━━━ Supplied material

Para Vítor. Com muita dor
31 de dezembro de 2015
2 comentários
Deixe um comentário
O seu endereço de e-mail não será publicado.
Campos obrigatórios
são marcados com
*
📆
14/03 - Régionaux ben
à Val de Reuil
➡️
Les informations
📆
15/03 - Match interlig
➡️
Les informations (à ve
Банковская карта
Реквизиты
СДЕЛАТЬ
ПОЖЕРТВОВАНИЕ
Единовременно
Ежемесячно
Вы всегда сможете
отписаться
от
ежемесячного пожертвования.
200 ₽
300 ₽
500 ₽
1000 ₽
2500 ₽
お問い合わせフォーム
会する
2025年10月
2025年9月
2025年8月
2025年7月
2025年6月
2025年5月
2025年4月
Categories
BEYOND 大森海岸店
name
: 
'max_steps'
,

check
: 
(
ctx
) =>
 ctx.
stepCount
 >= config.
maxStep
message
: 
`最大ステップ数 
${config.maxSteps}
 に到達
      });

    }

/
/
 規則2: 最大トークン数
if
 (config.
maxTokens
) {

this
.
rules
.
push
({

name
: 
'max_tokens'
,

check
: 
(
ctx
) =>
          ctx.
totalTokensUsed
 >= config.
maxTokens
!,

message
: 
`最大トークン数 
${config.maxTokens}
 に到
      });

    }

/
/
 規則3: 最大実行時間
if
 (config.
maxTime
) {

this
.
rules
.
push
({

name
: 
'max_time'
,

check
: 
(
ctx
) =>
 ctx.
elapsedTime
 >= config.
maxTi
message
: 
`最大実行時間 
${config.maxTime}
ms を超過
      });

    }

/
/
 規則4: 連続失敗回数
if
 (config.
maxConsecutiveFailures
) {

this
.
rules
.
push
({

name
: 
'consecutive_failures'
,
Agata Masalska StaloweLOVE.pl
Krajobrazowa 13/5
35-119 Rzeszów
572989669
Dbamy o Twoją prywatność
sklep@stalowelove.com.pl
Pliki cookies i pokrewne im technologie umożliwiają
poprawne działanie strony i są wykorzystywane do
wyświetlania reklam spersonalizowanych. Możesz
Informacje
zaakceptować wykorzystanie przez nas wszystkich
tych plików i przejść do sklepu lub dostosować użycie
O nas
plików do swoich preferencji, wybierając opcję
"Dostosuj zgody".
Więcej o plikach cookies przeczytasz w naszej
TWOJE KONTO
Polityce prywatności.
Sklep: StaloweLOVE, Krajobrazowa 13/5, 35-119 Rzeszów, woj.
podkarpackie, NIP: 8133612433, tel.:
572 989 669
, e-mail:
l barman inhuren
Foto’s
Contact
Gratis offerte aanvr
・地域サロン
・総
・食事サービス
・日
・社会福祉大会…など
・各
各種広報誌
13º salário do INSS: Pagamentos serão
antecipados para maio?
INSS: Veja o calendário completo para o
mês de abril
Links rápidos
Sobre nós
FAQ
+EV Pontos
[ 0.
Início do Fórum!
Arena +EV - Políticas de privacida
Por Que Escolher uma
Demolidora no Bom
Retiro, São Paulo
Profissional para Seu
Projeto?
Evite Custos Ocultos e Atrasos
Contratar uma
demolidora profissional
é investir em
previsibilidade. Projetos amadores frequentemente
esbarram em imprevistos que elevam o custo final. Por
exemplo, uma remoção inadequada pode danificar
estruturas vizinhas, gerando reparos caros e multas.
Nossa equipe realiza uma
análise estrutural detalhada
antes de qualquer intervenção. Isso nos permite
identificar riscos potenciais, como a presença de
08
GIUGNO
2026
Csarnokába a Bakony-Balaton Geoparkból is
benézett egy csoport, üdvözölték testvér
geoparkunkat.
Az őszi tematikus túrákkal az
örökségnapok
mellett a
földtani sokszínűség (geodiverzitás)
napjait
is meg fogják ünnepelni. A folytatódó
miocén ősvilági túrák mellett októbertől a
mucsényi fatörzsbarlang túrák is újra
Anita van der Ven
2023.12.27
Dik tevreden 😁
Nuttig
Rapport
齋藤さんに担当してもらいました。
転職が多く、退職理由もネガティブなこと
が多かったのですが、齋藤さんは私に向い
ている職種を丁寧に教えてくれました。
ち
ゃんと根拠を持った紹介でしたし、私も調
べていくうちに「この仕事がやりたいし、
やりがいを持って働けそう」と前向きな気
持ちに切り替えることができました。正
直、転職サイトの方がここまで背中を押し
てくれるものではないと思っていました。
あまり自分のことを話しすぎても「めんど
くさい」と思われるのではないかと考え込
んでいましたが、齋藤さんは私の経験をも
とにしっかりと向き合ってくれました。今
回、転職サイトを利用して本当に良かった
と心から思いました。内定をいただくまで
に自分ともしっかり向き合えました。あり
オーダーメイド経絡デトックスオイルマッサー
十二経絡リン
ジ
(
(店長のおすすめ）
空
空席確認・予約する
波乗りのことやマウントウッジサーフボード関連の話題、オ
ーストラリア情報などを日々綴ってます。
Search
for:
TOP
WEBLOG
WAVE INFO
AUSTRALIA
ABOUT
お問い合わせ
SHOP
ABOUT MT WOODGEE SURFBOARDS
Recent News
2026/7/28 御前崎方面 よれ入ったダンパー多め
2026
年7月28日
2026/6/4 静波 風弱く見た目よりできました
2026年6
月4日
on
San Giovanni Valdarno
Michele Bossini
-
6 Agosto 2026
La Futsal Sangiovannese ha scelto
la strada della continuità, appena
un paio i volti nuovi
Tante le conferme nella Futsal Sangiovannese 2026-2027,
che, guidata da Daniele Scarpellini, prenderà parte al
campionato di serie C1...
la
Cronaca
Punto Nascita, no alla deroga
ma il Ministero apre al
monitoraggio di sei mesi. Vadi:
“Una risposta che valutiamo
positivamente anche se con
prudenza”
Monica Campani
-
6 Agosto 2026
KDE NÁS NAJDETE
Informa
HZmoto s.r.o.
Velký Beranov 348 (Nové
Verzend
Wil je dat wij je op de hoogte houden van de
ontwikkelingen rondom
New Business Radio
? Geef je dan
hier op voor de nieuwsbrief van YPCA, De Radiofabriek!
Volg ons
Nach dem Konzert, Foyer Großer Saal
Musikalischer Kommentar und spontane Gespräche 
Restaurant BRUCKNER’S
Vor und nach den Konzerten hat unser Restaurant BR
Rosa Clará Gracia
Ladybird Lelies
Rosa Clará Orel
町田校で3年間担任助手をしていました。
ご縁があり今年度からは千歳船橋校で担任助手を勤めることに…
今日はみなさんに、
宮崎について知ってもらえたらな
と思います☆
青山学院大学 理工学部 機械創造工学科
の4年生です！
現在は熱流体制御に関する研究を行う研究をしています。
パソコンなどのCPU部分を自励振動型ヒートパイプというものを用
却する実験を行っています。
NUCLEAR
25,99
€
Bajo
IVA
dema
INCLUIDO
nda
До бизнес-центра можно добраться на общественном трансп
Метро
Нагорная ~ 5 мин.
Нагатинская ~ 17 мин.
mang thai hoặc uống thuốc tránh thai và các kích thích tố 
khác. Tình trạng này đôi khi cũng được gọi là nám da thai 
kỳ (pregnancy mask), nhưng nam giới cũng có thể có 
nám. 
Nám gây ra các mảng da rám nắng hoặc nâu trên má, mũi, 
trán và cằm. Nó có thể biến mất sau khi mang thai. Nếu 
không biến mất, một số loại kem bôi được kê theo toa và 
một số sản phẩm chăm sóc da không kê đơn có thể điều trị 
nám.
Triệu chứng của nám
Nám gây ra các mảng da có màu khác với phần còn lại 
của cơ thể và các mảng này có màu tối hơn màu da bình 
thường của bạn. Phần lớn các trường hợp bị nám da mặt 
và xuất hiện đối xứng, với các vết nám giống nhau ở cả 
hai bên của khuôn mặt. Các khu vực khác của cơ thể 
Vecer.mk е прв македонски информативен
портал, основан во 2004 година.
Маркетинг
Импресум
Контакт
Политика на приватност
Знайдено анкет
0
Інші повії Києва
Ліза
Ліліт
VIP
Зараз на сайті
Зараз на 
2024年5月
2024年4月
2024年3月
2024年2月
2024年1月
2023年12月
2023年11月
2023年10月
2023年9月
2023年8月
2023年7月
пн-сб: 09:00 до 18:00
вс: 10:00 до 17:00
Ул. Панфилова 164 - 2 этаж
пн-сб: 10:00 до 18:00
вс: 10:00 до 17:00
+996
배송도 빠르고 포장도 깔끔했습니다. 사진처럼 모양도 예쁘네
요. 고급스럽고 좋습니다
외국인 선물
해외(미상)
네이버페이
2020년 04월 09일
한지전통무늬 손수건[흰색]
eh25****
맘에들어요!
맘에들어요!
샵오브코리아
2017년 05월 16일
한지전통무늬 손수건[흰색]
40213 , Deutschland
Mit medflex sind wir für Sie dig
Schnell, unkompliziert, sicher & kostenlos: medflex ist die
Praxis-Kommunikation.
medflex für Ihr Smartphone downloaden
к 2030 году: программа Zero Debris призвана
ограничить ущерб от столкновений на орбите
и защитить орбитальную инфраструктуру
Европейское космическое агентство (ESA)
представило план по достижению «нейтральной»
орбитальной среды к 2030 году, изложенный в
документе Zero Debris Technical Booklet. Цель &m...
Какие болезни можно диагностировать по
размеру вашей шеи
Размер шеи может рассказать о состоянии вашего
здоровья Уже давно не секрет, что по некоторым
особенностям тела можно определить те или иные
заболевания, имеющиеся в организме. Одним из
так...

━━━━━━

* **What to work on**
Lines holding the string "Zero": find them in the listing above and copy each one.

* **Written response**
к 2030 году: программа Zero Debris призвана
документе Zero Debris Technical Booklet. Цель &m...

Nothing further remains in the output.